“Sinking” companies around the world have found their last salvation

“Sinking companies around the world that need to raise new funds have found their last salvation in the face of sovereign funds from different countries, writes Bloomberg. However, this approach still carries risks as it can put pressure on stock prices.

The publication cites the example of three major British companies actively seeking investors: car manufacturer Rolls-Royce, the operator of shopping centers Unibail-Rodamco-Westfield, and IAG, the main owner of British Airways. All of them faced serious financial problems because of the  pandemic and had to enter the capital markets.

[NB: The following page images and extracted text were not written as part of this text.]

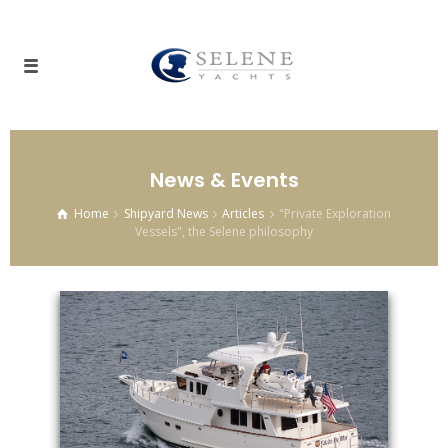
News & Events
Home
Shipyard News
Articles
"Private Exploration
Vessels", the Selene philosophy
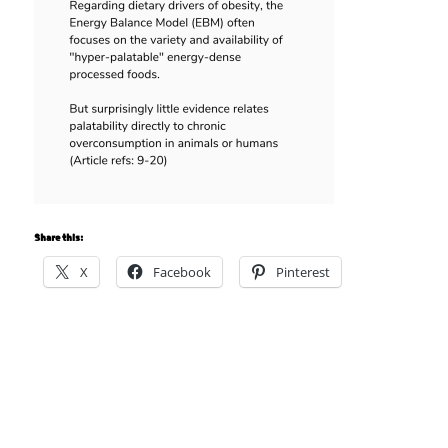
Share this:
X
Facebook
Pinterest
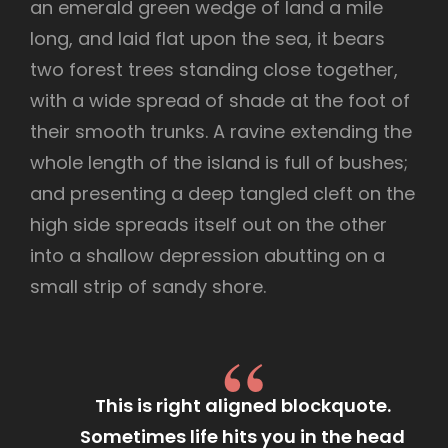
an emerald green wedge of land a mile
long, and laid flat upon the sea, it bears
two forest trees standing close together,
with a wide spread of shade at the foot of
their smooth trunks. A ravine extending the
whole length of the island is full of bushes;
and presenting a deep tangled cleft on the
high side spreads itself out on the other
into a shallow depression abutting on a
small strip of sandy shore.
This is right aligned blockquote.
Sometimes life hits you in the head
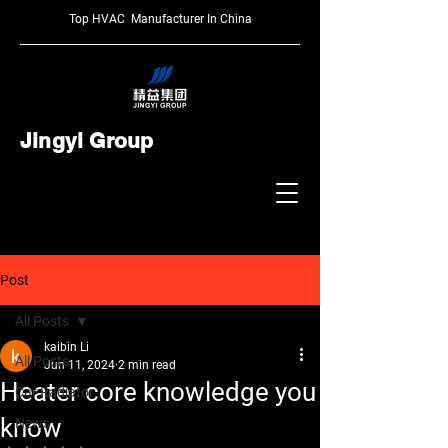
Top HVAC Manufacturer In China
Jingyi Group
Post
All Posts
kaibin Li
All Posts
Jun 11, 2024
2 min read
Heater core knowledge you
Car Radiator
know
News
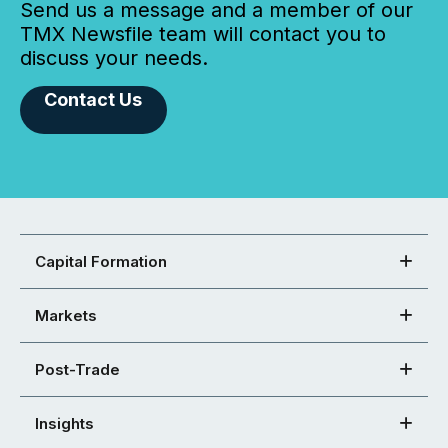
Send us a message and a member of our
TMX Newsfile team will contact you to
discuss your needs.
Contact Us
Capital Formation
Markets
Post-Trade
Insights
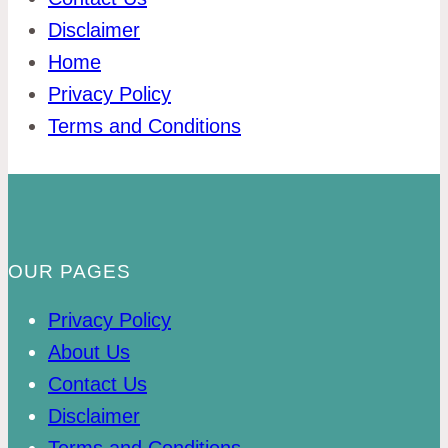
Disclaimer
Home
Privacy Policy
Terms and Conditions
OUR PAGES
Privacy Policy
About Us
Contact Us
Disclaimer
Terms and Conditions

Due to the sharp decline of the stock market in different countries, any announcement by companies to attract new investors and place an additional share issue on the stock exchange played into the hands of hedge funds, which benefited from lower quotes. They take advantage of the negative news background around the company and buy out its shares in the market to return the securities previously borrowed by brokers.

Thus, raising additional funds often turns into new problems. The way out may be to sell a new share issue to sovereign funds, which governments of different countries use to invest budget revenues.

IAG has already sold a 25 percent stake in its shares for 2.7 billion euros to the sovereign fund of Qatar. Among the applicants for the additional issue of Rolls-Royce is a Singapore fund GIC.

However, even in this case, the share is unlikely to rise significantly, as the same factor plays a significant role — the negative news background around the company. Because of this factor, many investors are actively selling securities from their portfolios, which is not hampered by underwriting banks (the organizers of the issue). It is in their interest to buy the issue from the issuer at the lowest possible price and resell it more expensive in the secondary market after the recovery in demand.